Start of Supplied entries

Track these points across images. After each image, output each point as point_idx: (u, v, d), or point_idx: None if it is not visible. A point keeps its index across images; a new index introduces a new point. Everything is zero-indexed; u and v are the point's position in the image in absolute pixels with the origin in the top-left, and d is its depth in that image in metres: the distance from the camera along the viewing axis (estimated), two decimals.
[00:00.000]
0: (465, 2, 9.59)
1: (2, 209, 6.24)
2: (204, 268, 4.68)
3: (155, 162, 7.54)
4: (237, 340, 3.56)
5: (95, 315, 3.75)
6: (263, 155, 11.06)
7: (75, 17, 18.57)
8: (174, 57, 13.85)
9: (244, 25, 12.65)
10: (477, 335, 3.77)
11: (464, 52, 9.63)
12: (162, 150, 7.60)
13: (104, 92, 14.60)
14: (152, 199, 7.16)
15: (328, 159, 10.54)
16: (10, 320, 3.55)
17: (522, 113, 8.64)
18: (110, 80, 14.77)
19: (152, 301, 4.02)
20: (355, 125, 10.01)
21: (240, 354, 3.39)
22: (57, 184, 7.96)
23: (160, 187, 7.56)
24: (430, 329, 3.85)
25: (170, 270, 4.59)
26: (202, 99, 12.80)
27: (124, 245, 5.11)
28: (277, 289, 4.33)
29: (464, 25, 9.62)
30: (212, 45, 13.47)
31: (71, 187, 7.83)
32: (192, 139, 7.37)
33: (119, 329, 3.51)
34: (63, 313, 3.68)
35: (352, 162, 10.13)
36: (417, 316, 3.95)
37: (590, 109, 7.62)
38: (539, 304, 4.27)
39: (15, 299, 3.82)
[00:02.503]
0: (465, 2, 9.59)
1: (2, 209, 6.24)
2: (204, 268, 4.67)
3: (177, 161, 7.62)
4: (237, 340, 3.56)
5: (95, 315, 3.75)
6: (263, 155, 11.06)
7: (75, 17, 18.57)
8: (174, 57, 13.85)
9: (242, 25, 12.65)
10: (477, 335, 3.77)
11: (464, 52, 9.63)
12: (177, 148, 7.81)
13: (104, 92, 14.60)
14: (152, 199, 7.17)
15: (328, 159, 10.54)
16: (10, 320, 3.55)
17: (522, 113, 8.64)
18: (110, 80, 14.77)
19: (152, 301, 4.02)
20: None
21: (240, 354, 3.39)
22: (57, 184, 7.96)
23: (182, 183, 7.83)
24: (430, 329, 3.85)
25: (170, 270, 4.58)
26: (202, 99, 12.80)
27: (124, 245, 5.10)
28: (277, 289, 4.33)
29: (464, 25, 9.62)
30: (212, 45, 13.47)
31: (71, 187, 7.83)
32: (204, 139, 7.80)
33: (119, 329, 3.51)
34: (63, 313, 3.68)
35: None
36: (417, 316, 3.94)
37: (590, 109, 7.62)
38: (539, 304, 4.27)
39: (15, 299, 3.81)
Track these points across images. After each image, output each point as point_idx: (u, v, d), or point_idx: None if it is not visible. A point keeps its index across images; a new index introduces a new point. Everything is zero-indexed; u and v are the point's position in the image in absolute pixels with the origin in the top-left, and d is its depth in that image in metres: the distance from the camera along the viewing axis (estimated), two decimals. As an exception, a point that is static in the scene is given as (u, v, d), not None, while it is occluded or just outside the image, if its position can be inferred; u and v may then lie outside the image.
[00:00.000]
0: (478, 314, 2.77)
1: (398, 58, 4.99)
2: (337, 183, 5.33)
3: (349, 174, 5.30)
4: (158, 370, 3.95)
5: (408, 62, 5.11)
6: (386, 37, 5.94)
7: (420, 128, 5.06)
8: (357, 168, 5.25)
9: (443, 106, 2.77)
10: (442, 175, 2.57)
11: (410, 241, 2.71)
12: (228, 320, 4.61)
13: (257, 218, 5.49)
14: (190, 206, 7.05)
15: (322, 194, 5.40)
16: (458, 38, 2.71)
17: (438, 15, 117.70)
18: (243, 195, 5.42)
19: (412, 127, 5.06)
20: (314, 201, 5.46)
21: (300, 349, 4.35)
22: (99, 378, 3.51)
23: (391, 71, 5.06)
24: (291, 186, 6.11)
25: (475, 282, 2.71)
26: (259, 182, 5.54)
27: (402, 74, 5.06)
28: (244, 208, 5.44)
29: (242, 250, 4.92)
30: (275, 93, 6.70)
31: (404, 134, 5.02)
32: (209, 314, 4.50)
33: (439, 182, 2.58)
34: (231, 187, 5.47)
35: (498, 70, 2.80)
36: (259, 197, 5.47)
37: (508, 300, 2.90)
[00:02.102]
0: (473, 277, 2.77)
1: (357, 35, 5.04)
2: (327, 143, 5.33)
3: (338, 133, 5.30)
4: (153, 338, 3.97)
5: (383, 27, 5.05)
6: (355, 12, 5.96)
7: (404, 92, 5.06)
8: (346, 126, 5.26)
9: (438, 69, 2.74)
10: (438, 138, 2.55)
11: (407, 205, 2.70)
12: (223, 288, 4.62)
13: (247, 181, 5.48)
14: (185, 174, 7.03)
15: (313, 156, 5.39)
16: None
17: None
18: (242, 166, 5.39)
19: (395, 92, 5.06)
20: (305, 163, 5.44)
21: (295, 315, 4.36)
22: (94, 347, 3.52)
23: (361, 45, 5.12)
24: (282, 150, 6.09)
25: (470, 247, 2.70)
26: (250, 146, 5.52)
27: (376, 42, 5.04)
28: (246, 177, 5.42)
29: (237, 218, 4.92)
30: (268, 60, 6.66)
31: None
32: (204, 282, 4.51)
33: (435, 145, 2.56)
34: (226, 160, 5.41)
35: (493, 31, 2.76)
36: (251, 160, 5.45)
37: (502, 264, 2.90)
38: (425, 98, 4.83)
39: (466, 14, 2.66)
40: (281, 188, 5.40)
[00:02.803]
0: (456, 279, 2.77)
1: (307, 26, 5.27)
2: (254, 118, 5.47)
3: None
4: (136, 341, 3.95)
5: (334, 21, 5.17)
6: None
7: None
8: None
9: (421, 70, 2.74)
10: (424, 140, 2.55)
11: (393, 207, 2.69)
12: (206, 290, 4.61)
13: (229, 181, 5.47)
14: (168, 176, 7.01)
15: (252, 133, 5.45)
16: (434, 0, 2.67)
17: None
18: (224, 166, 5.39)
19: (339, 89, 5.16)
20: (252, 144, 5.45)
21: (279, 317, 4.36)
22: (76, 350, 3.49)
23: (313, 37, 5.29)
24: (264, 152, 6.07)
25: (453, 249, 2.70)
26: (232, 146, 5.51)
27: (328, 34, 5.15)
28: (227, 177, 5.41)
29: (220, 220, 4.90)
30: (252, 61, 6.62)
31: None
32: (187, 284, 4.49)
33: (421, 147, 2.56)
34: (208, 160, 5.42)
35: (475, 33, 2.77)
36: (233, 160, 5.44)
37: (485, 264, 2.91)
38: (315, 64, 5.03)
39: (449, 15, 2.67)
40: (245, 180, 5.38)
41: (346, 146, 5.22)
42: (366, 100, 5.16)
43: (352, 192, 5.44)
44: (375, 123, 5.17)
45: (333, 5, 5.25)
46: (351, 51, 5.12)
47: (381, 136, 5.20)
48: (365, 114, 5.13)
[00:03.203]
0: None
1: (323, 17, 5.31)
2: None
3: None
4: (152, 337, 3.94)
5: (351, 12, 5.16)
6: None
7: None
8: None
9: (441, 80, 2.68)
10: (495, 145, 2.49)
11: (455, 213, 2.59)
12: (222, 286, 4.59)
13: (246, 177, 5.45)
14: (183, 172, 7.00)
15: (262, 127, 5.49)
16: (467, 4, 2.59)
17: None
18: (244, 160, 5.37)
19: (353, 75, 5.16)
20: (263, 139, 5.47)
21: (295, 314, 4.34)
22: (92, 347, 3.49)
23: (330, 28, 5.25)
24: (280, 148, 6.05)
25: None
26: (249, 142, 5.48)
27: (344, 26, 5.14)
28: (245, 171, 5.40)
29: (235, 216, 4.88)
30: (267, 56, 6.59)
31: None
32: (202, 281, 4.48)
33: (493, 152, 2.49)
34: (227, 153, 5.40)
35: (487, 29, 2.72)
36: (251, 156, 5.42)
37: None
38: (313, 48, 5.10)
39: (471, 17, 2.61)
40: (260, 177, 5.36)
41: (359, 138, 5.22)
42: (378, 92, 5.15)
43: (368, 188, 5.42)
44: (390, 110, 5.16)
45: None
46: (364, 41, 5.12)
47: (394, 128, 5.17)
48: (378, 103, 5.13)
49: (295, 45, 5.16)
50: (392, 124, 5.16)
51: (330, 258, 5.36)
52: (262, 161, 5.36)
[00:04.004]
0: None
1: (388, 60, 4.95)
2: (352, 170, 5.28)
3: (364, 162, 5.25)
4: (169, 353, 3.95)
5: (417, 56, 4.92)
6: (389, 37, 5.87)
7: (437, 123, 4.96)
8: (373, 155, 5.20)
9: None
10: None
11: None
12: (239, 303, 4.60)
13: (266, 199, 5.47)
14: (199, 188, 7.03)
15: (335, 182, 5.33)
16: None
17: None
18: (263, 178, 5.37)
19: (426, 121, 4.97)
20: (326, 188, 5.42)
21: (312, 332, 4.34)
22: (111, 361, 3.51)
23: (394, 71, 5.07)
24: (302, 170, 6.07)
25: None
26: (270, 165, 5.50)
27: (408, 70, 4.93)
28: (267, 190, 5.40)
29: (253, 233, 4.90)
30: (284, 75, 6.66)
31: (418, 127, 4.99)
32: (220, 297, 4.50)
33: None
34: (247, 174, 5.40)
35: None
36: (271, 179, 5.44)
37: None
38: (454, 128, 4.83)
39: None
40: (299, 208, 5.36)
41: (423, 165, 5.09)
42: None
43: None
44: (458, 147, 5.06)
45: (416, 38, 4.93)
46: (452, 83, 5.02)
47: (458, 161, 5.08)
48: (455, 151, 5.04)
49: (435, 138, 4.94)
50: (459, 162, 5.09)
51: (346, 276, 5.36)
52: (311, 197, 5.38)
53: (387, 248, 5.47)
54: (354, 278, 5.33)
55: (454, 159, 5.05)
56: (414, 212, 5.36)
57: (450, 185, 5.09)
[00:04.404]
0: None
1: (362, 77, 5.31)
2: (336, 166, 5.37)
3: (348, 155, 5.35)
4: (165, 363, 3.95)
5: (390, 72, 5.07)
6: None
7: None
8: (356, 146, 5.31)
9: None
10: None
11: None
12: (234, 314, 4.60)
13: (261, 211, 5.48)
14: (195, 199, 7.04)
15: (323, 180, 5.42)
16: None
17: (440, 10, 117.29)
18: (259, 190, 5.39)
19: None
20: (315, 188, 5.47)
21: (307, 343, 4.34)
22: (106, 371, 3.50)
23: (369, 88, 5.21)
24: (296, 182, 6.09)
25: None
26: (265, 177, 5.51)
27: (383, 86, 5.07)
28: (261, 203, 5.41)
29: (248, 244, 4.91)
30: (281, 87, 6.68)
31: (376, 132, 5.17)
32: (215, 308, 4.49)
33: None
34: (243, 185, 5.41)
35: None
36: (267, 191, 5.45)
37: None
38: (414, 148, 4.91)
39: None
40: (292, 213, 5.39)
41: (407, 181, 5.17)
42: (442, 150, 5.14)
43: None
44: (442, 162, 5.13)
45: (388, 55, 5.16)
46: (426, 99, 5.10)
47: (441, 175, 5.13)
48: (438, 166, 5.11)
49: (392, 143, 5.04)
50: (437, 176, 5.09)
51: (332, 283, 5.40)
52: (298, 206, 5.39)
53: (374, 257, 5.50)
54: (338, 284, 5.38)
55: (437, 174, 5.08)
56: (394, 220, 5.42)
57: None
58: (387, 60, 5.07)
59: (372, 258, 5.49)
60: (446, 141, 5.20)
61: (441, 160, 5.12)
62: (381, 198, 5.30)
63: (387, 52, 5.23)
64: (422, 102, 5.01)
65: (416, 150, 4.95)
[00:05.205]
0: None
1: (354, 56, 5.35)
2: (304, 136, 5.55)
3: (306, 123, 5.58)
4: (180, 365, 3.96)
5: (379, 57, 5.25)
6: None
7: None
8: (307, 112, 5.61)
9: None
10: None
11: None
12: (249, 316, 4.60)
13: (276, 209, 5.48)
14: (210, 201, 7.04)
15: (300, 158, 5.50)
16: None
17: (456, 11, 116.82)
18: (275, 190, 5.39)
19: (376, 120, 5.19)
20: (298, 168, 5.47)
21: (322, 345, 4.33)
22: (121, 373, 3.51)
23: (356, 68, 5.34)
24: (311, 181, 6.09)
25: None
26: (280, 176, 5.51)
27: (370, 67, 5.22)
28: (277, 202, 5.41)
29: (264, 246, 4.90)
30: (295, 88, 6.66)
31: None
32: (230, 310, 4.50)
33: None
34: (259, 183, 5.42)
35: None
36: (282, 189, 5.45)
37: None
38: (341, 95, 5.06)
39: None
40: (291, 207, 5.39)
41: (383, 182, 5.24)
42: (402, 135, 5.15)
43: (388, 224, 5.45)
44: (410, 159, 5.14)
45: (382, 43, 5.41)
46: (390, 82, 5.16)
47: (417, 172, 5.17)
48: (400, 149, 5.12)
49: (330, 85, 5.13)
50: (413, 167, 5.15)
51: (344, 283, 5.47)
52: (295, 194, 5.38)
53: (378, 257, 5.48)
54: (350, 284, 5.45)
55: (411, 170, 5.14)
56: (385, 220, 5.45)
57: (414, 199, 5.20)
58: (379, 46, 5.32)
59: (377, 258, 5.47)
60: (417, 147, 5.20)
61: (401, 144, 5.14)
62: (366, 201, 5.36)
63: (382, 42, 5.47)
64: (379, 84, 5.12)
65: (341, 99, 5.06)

End of Supplied entries

→ Problem description
Read through the data above. Report each line that has the word "point".

→ Answer
Track these points across images. After each image, output each point as point_idx: (u, v, d), or point_idx: None if it is not visible. A point keeps its index across images; a new index introduces a new point. Everything is zero-indexed; u and v are the point's position in the image in absolute pixels with the origin in the top-left, and d is its depth in that image in metres: the distance from the camera along the viewing axis (estimated), two decimals.
Track these points across images. After each image, output each point as point_idx: (u, v, d), or point_idx: None if it is not visible. A point keeps its index across images; a new index introduces a new point. Everything is zero-indexed; u and v are the point's position in the image in absolute pixels with the origin in the top-left, and d is its depth in that image in metres: the distance from the camera along the viewing axis (estimated), two decimals. As an exception, a point that is static in the scene is given as (u, v, d), not None, while it is occluded or just outside the image, if its position can be inferred; u and v may then lie outside the image.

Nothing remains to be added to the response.